__Your instructions__: Each line below is to be copied out exactly, and none may be omitted.
** Listed records follows **
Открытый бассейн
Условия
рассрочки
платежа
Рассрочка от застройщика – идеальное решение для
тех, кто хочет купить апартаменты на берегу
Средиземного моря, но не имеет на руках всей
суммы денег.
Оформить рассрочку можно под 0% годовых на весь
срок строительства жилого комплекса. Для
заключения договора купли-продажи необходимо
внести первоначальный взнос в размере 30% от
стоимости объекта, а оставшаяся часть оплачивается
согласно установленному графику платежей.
** End of Listed records **
__Output for this task__:
Открытый бассейн
Условия
рассрочки
платежа
Рассрочка от застройщика – идеальное решение для
тех, кто хочет купить апартаменты на берегу
Средиземного моря, но не имеет на руках всей
суммы денег.
Оформить рассрочку можно под 0% годовых на весь
срок строительства жилого комплекса. Для
заключения договора купли-продажи необходимо
внести первоначальный взнос в размере 30% от
стоимости объекта, а оставшаяся часть оплачивается
согласно установленному графику платежей.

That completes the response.